From: Alan Somers <asomers_at_freebsd.org>
Date: Sun, 12 Dec 2021 16:45:06 UTC
On Sun, Dec 12, 2021 at 2:22 AM FreeBSD User <freebsd@walstatt-de.de> wrote:
>
> Running CURRENT (FreeBSD 14.0-CURRENT #52 main-n251260-156fbc64857: Thu
> Dec  2 14:45:55 CET 2021 amd64), out of the sudden the ZFS RAIDZ pool
> suffered from an error:
>
> Solaris: WARNING: Pool 'POOL00' has encountered an uncorrectable I/O
> failure and has been suspended.
>
> The system does not repsond anymore on that pool, transactions to and
> from that pool are frozen, the system is 99.9% idle.

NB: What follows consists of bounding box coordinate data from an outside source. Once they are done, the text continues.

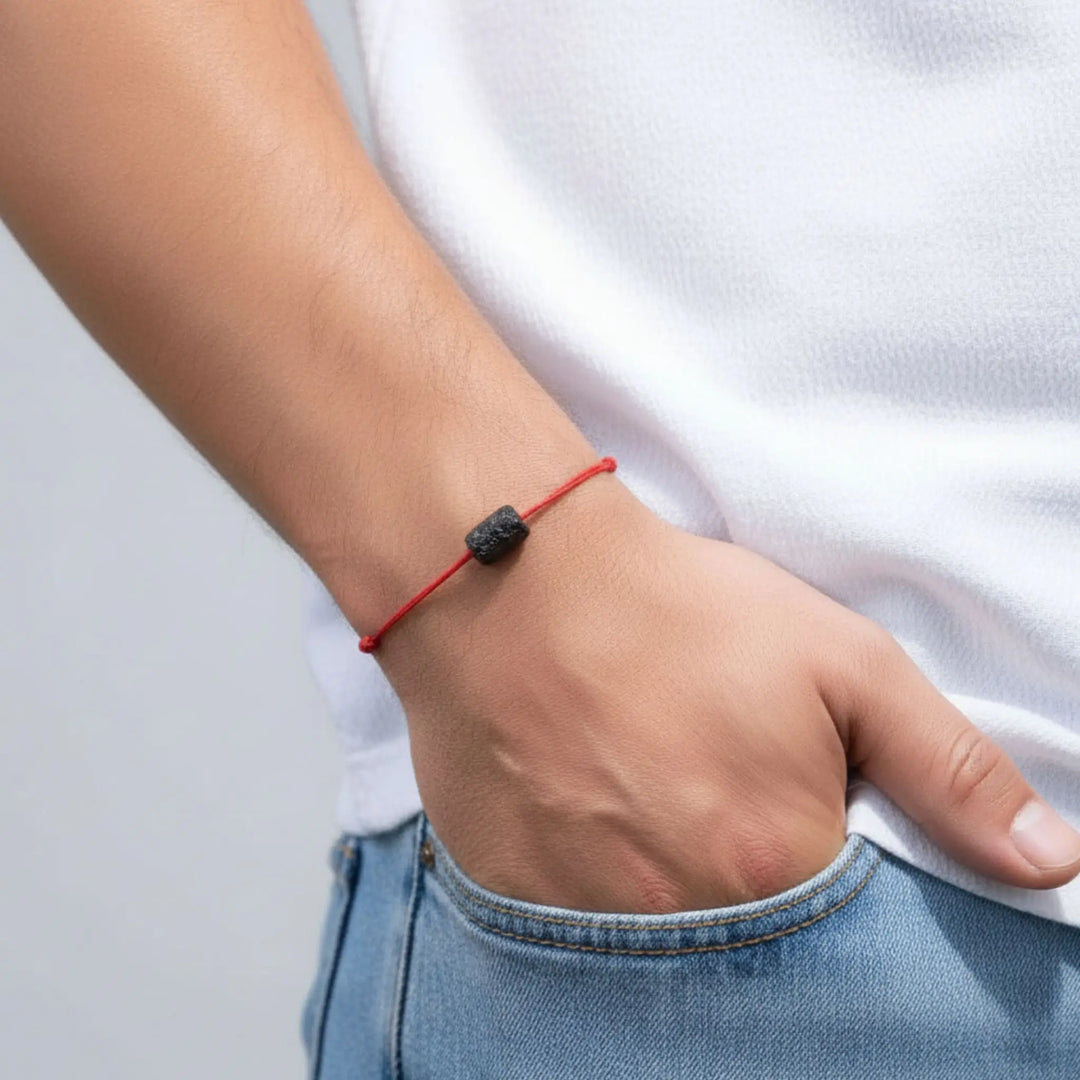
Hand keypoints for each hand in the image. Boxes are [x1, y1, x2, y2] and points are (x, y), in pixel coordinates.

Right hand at [374, 484, 1079, 912]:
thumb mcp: (841, 661)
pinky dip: (594, 888)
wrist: (517, 578)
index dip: (833, 877)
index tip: (797, 825)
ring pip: (657, 945)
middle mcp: (675, 915)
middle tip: (709, 795)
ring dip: (670, 889)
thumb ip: (950, 768)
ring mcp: (578, 918)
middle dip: (749, 882)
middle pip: (751, 950)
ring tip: (648, 796)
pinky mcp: (510, 896)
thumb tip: (1049, 860)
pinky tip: (589, 812)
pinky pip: (569, 933)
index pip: (853, 946)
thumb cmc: (677, 611)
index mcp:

> The most "not so funny" part is: the box doesn't even recognize a
> "shutdown -r now" or a brute force "reboot". I still can login via ssh,
> but any action regarding the ZFS pool freezes the console/terminal.
>
> ZFS very often renders the system unresponsible forever. How can this
> be mitigated? The system in question is on a remote site and it seems
> not only to be bound to CURRENT, we realised similar problems on
> 13-STABLE as well.
>
> What can I do to "unfreeze" the ZFS? The main OS is, luckily, on an
> UFS/FFS filesystem and so not affected from that problem.
>
> By the way, here some more details, as far as I can pick those up:
>
> zpool clear POOL00 cannot clear errors for POOL00: I/O error
>
> Whatever took out the ZFS pool (can not see any hardware errors, the
> pool is part of services and especially a poudriere build system and
> under heavy load all the time, the box has 16 GB RAM), it also renders
> the rest of the system unusable in a way which is beyond a "reboot".
>
> Kind regrads,
> oh

You need to look at what's causing those errors.  What kind of disks
are you using, with what HBA?  It's not surprising that any access to
ZFS hangs; that's what it's designed to do when a pool is suspended.